** STORED DATA **

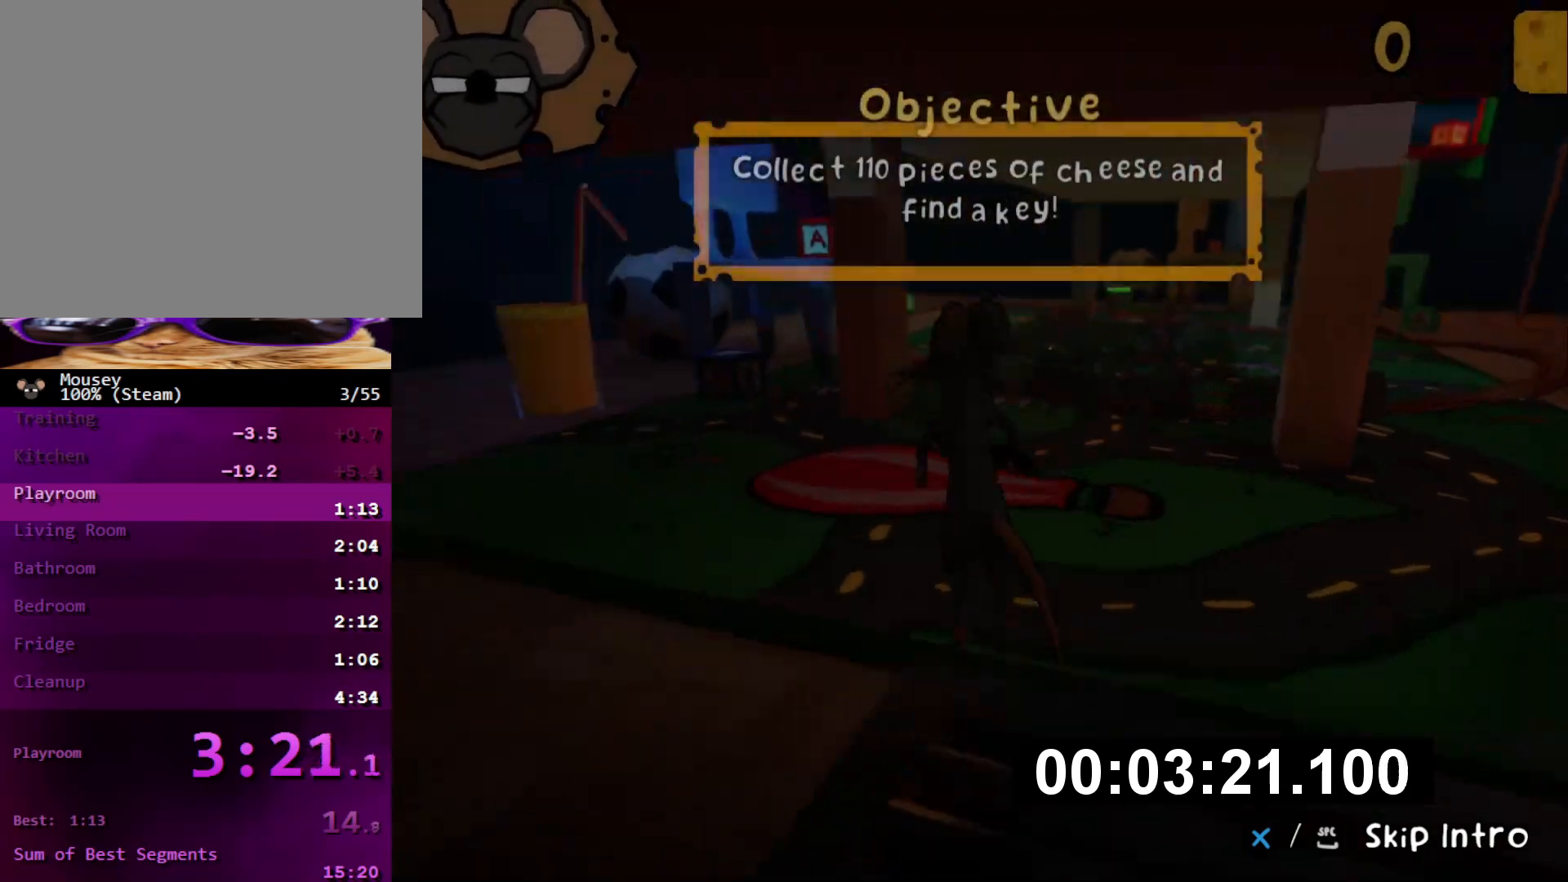
{"buttons": [], "left_stick": "up-right", "right_stick": "left", "events": [[117, "left_stick", "up-right"]]}
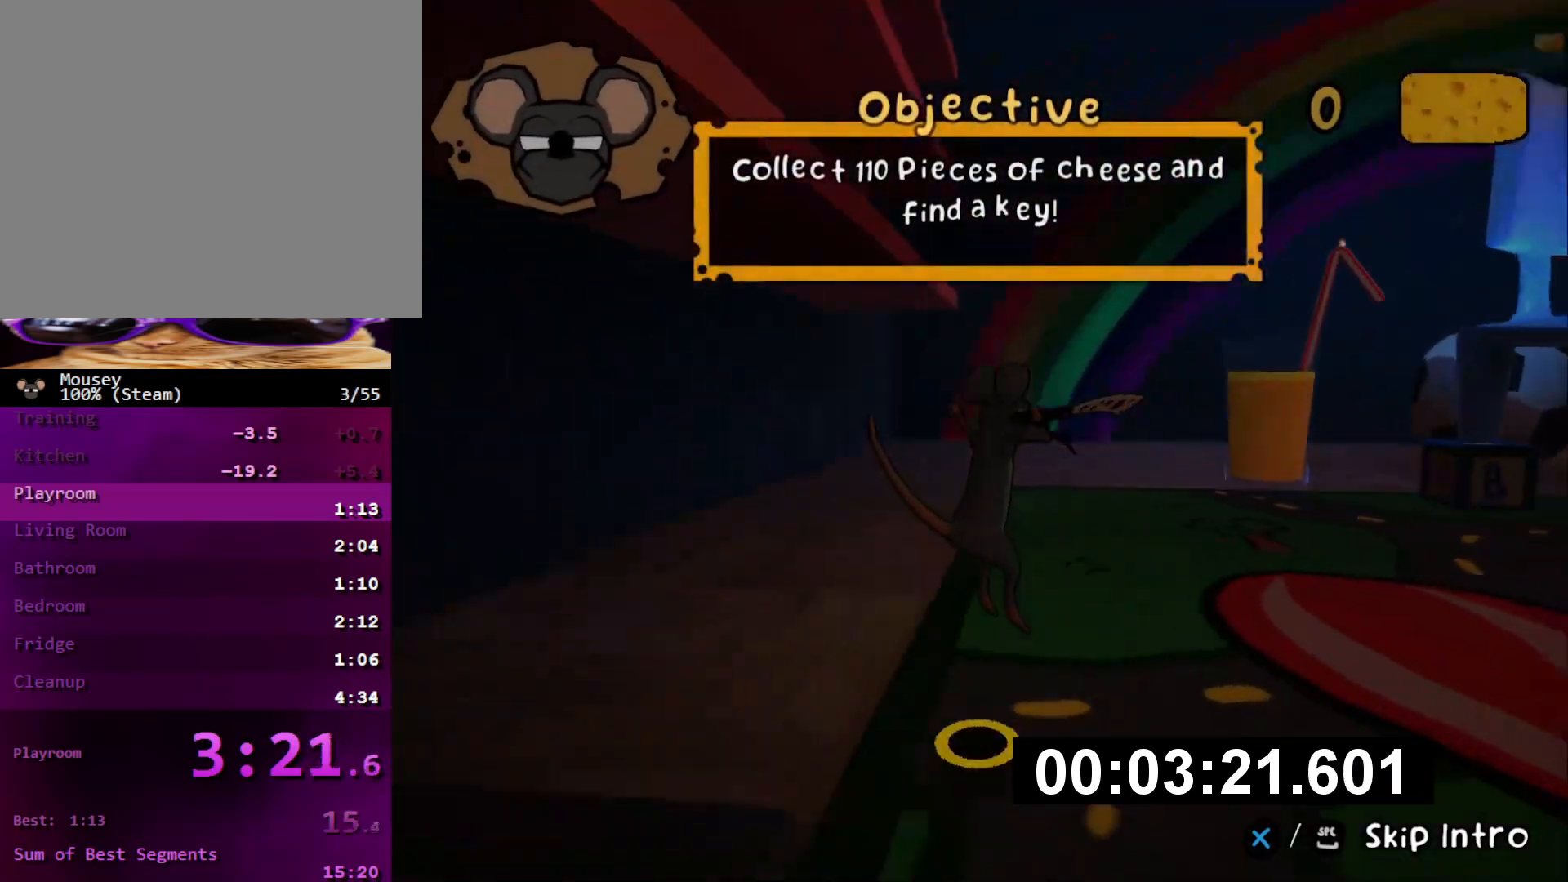
{"buttons": [], "left_stick": "up-left", "right_stick": "left", "events": [[33, "left_stick", "up"], [33, "right_stick", "center"], [167, "CROSS", "down"], [167, "SQUARE", "down"], [300, "left_stick", "up-left"], [317, "CROSS", "up"], [333, "SQUARE", "up"], [500, "right_stick", "left"]]}
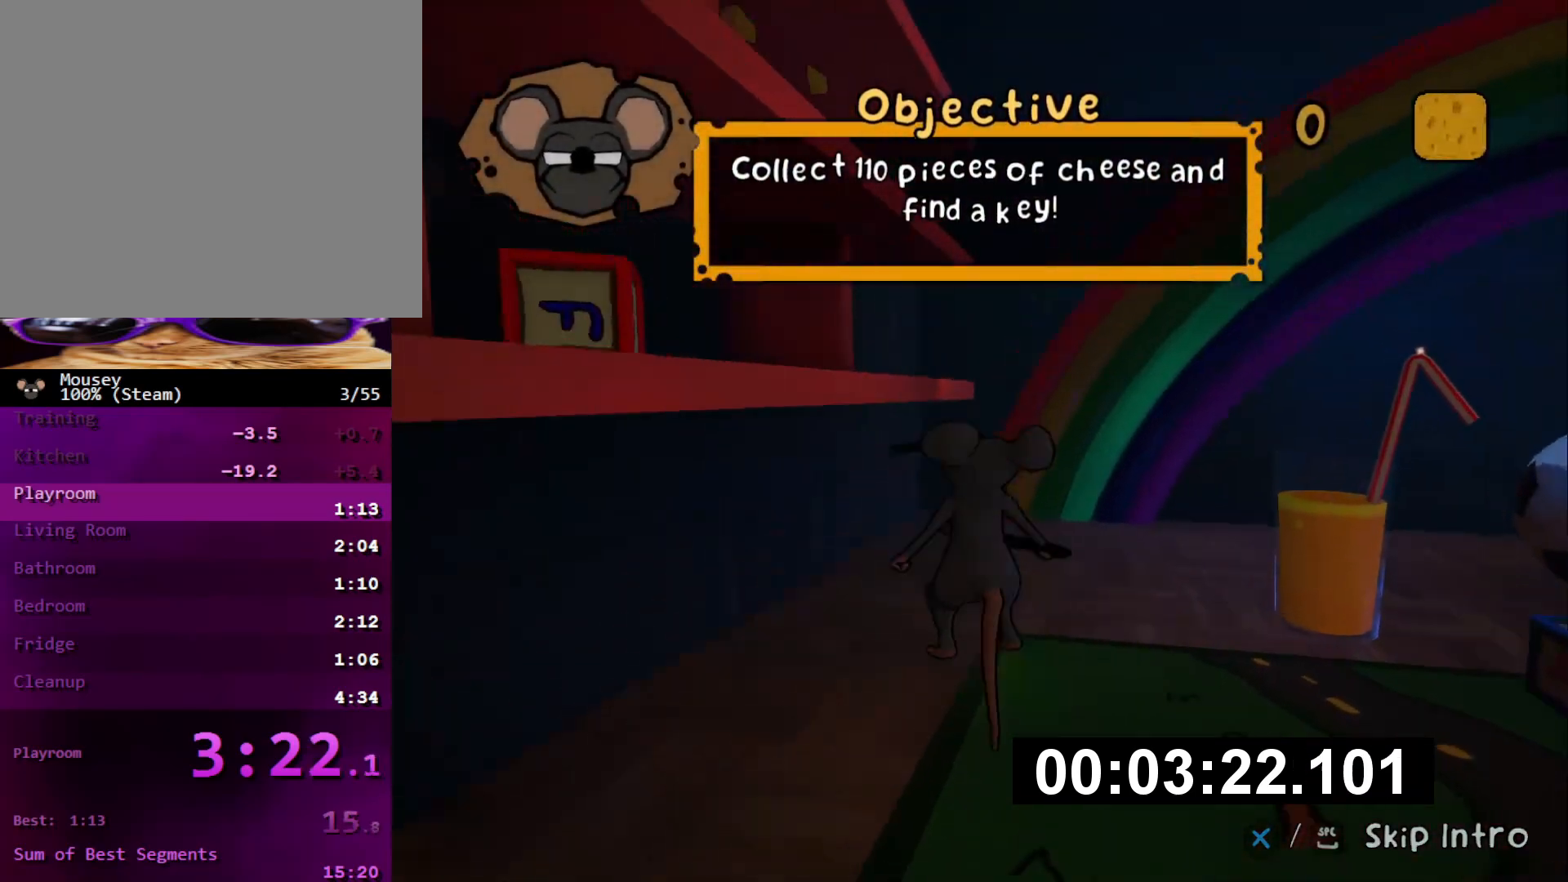
{"buttons": [], "left_stick": "up", "right_stick": "center", "events": [[150, "left_stick", "up"], [201, "right_stick", "center"], [401, "SQUARE", "down"], [484, "SQUARE", "up"]]}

** ASSIGNMENT **
Set down the complete material exactly, but do not include the images.

** SOLUTION TO THIS EXERCISE **
{"buttons": [], "left_stick": "up-right", "right_stick": "left", "events": [[117, "left_stick", "up-right"]]}
{"buttons": [], "left_stick": "up-left", "right_stick": "left", "events": [[33, "left_stick", "up"], [33, "right_stick", "center"], [167, "CROSS", "down"], [167, "SQUARE", "down"], [300, "left_stick", "up-left"], [317, "CROSS", "up"], [333, "SQUARE", "up"], [500, "right_stick", "left"]]}
{"buttons": [], "left_stick": "up", "right_stick": "center", "events": [[150, "left_stick", "up"], [201, "right_stick", "center"], [401, "SQUARE", "down"], [484, "SQUARE", "up"]]}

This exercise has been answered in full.